Biography
Natalia Rachel Singer is the author of Scraping by in the Big Eighties, (2004) a memoir in the American Lives series edited by Tobias Wolff at University of Nebraska Press, and is the coeditor with Neal Burdick of Living North Country: Essays on Life and Landscapes in Northern New York (2001).
Her nonfiction and fiction have been published in magazines and literary journals such as Ms., Harper’s, The American Scholar, Creative Nonfiction, Redbook, O: The Oprah Magazine, The Writer’s Chronicle, Another Chicago Magazine, The Bellingham Review, Prairie Schooner, The Seneca Review, The North American Review (where she is a contributing editor), Shenandoah, The Iowa Review, Alternet.org, and numerous others. Her work has been anthologized in a number of books, among them Microfiction, Collateral Language, Rooted in Rock, The Mammoth Book of Short Short Stories, The Best Writing on Writing, and Reading Seattle: The City in Prose. She has won several national awards for her writing, including first prize in the Best Short Short Story contest and second prize in the Annie Dillard Award for Nonfiction, and has been a recipient of a grant from the New York Foundation for the Arts for nonfiction literature.
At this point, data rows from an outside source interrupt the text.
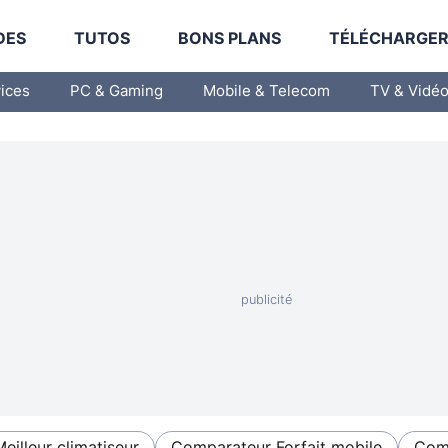
DES
TUTOS
BONS PLANS
TÉLÉCHARGE
vices
PC & Gaming
Mobile & Telecom
TV & Vidé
An English professor at St. Lawrence University in upstate New York, Singer has traveled widely, and her work was cited for excellence in the Best American Travel Essays of 2004. Her memoir, Scraping by in the Big Eighties, is set in Washington State, Oregon, Mexico, California, Massachusetts, and France. She is currently completing a novel set in the Languedoc region of France,The Inventions of Love.